What in the world does it mean? The common consensus today is to translate “Yahweh” as “I AM WHO I AM.” But that does not capture the whole thing. Since we don’t really know what vowels to use, if we shift the vowels around or use vowels other than “a” or “e” you can get names that mean: “I SHALL BE WHAT I SHALL BE” -“I SHALL BE WHAT I AM” –or – “I WILL BECOME WHAT I CHOOSE”  You can see how all those names make sense right?

Now there is one more step here.  Stay with me now. “I was never ‘no’ good at all that grammar stuff” but experts tell us that YHWH is not a noun like God or Adonai or Elohim. YHWH is a verb.  Further it is an action verb that wraps back on itself so that God is both the source of the action and the result of the action.  I know… hang in there I’ll get you there. 

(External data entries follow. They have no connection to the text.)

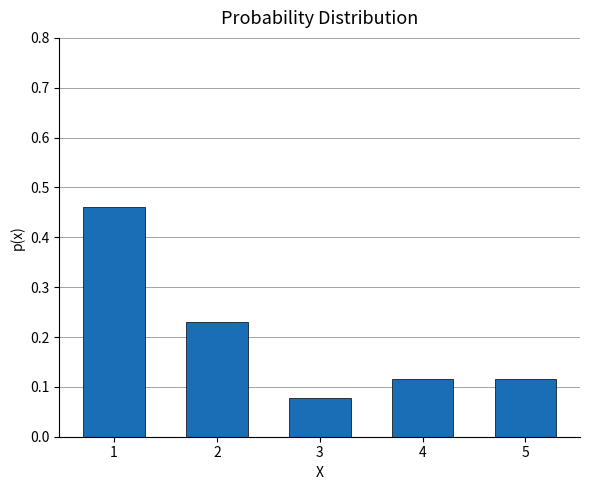

What is the difference between the maximum and minimum values?

0.4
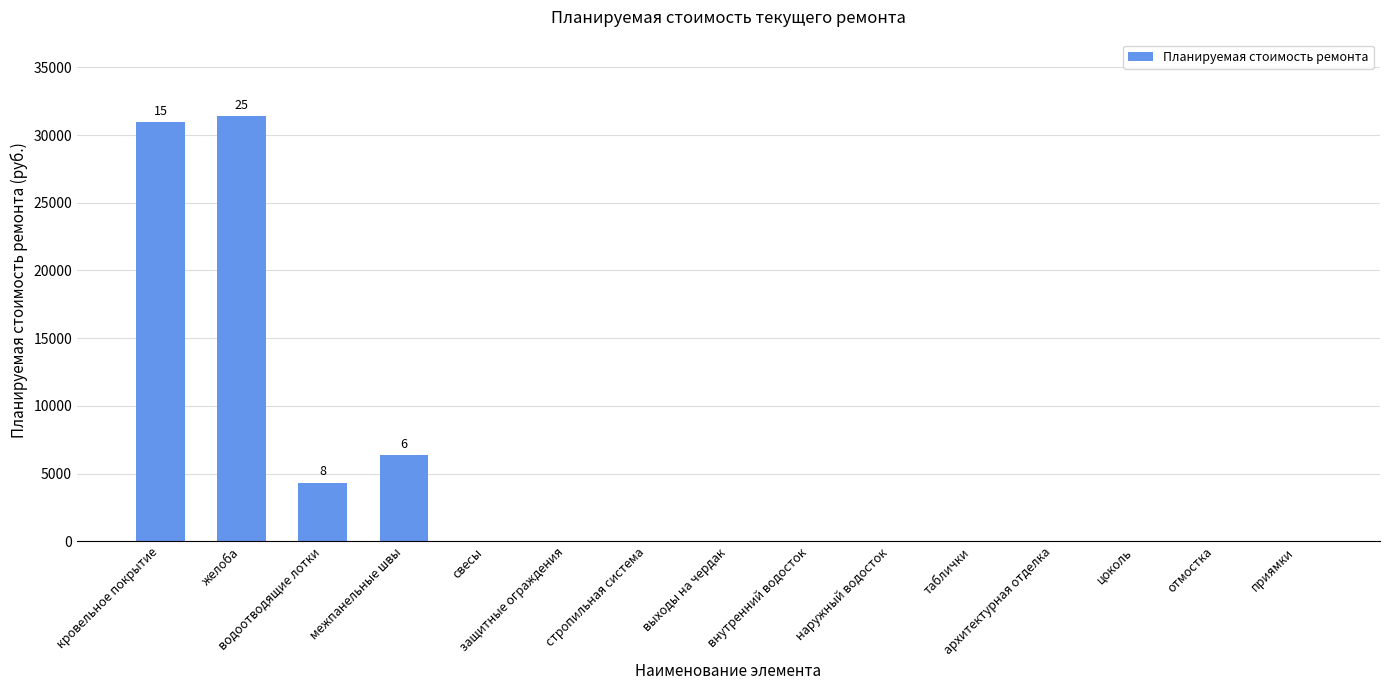

What is the average value?

4869.8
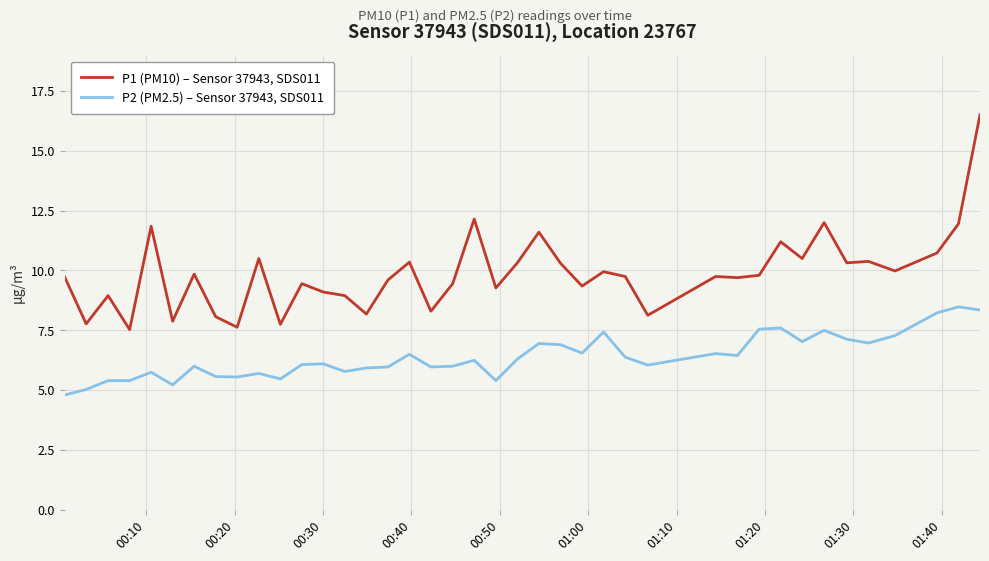

What is the average value of the P2 (PM2.5) – Sensor 37943, SDS011 series?

6.4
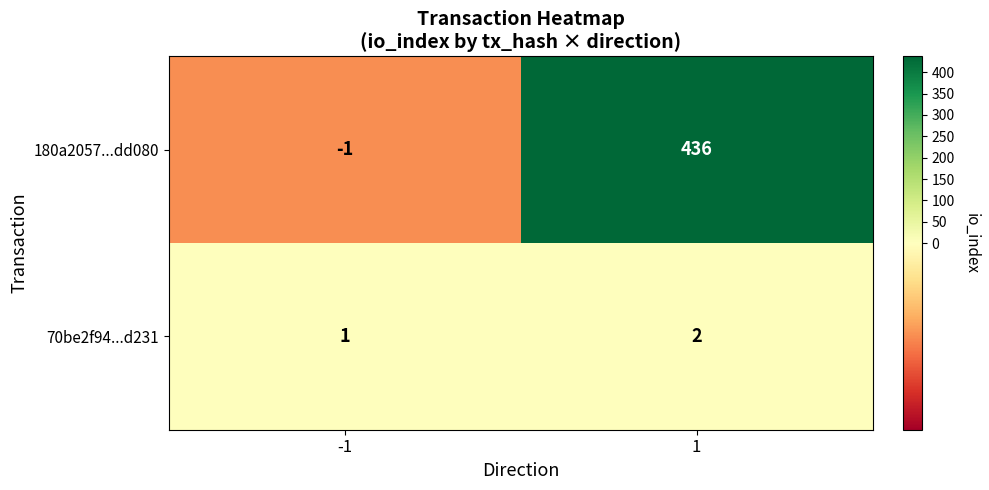

What is the approximate value of 180a2057...dd080 at 1?

436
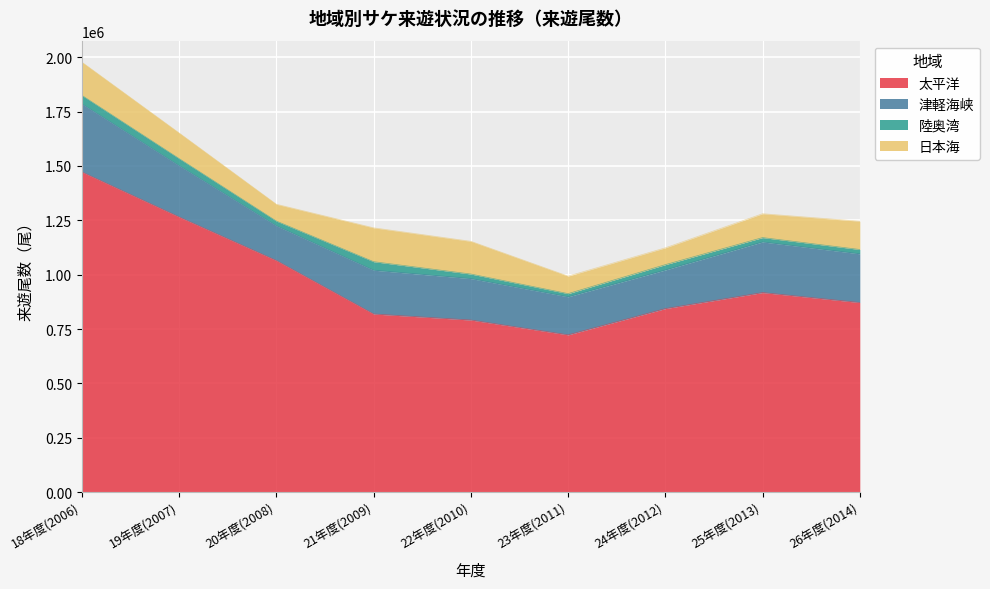

True or false: 津軽海峡 has a value of 417457 at 25年度(2013).

False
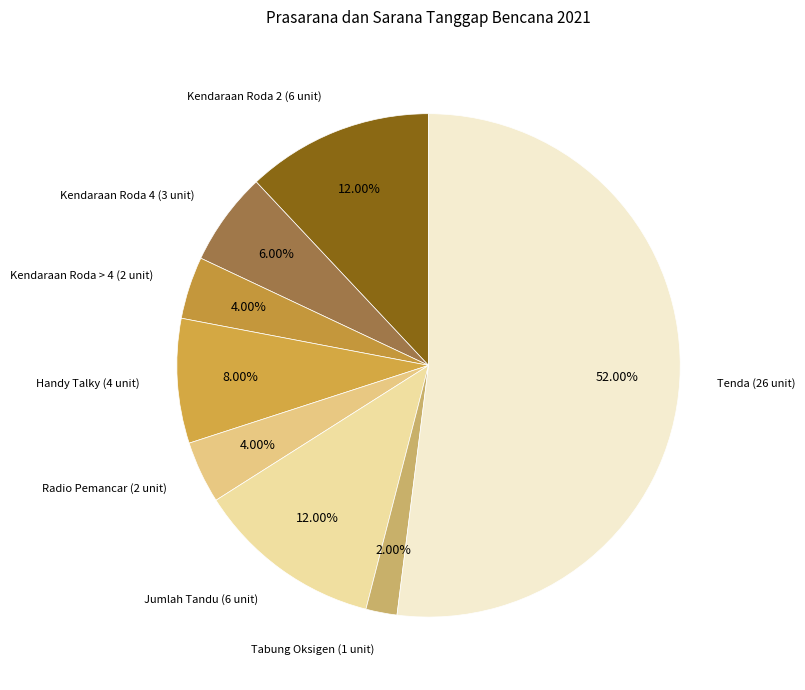

Does Tenda account for over 50% of the chart?

Yes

 If YHWH is an active verb where God is both the cause and the result of the action, YHWH does not mean just I am who I am… which sounds kind of lame.  It is more like, “I am the one who causes what I am to be.  Or I am the one who causes being to be.  I am the one who created creating. Or I am the verb “to god;" I always was, I am, and I always will be “godding.” “

Think about creation, which is not static but always changing, dying, birthing, morphing, evolving, eroding, moving… the soil depends on the plant to keep it healthy, as much as the plant depends on the soil. The trees need our carbon dioxide as much as we need their oxygen. Everything is moving, everything is interconnected, creation is about the business of “creationing.” 

 Similarly, God is like an infinitely opening flower, opening and opening more, and opening again, and opening always, and God has caused and is the         living changing beautiful flower from the beginning and forever.

YHWH is the God who invented and is the energy behind all Godding;

and is the only and most Godliest God that ever Godded anywhere, anytime, anyhow, and any way that anyone has ever Godded.

Follow that? I think my theology professor would be proud of that sentence…   Let me say that one more time

 YHWH is the God who invented and is the energy behind all Godding;

and is the only and most Godliest God that ever Godded anywhere, anytime, anyhow, and any way that anyone has ever Godded.

 So, what do we do with that? I always aim to have a so what at the end of the sermon? What is there to say?  I certainly don’t expect you to remember that convoluted sentence. There is only one thing to do… AWE… stand in AWE before our God who is YHWH. Beyond all time, beyond all space, beyond all knowing, beyond all understanding… stand in awe that we are able to commune with such a holy God this morning.